Tom Watson, Labour MP for West Bromwich East, has written to Andrew Lansley, the secretary of state for health, to express his concern. He wrote: “The NHS Choices website is used by members of the public in order to find out facts about ailments they may be suffering from and these illnesses could cause an individual embarrassment if the information was leaked.”
Mischa Tuffield, a developer at Garlik, said in his blog, “Two of the four third-party sites (facebook.com and addthiscdn.com) are contacted in order to provide… “social functionality”. This intrusive opt-out method of adding social features to the NHS website, in my opinion is not acceptable. I would only deem this to be acceptable if NHS has written declarations from the two aforementioned services stating that they wouldn’t be tracking peoples’ browsing habits on http://www.nhs.uk/.”
He also complains that, even though the other two sites (webtrendslive.com and google-analytics.com) are used for analytics purposes, it is a task which he feels should not be outsourced to a third party.”
The Facebook ‘Like’ button receives particular criticism from Garlik. In a separate blog, the organisation pointed out that the button is engineered in such a way that, even if it is not clicked but the user has not logged out of Facebook, the information will still be transmitted through the Facebook cookie.
“Given the average user spends 55 mins every day logged into Facebook then there is a pretty good chance of that happening,” wrote Garlik blogger Tom. “So a young mother is logged on to Facebook talking to friends and is also looking for some advice about depression on NHS Choices and, bingo, – although she doesn’t know it – Facebook now knows she has looked at this page. Facebook says that it does not target ads using this information and they will throw it away after 90 days apart from the stuff they use for statistical analysis.”

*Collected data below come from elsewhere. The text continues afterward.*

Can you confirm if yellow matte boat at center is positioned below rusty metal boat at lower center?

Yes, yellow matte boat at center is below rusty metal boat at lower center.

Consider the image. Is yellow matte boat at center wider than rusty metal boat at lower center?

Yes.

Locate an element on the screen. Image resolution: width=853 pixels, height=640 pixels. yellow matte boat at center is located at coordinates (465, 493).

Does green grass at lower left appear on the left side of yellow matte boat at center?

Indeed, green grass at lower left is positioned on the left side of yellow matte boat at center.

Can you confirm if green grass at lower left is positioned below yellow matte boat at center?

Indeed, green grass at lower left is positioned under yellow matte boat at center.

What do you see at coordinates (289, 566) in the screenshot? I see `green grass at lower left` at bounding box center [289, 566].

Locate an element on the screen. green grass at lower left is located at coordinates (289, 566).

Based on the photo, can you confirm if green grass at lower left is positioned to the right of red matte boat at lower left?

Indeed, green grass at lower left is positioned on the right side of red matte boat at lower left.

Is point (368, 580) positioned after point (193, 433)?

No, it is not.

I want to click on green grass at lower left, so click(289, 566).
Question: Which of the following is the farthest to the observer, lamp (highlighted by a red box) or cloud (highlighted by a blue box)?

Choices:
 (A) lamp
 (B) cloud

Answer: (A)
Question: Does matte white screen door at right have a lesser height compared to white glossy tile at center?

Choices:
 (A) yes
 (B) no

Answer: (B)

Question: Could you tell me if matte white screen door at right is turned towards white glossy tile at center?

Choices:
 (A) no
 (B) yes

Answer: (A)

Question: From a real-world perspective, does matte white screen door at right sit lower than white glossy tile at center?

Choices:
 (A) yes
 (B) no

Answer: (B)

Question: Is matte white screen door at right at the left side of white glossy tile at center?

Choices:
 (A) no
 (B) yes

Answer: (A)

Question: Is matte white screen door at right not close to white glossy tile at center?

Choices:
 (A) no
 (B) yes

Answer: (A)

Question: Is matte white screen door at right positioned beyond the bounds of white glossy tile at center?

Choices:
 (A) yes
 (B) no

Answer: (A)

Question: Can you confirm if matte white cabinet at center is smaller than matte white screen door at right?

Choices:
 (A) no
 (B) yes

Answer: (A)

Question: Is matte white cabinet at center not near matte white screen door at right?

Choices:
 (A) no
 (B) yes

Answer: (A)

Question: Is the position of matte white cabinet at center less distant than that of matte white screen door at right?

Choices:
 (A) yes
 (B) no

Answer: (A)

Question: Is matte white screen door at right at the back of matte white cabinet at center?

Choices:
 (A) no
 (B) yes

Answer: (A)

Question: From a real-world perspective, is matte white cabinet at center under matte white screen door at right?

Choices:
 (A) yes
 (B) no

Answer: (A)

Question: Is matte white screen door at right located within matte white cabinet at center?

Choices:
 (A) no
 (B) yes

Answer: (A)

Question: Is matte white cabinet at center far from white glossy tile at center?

A spokesperson for NHS Choices would only say that it is the user’s duty to ensure that they log-out of any sites when they are finished using them. But Tom’s example shows that sometimes a user may visit the site while in conversation with a friend on Facebook.
Tom Watson wrote in his letter to Lansley, “We’ve seen how newspapers like the News of the World have used the digital age to hack into the phones of UK citizens. It would be very embarrassing if people less scrupulous than Sergei [sic] and Larry of Google [Sergey Brin and Larry Page, founders of Google] were to know the individual health fears of the nation.”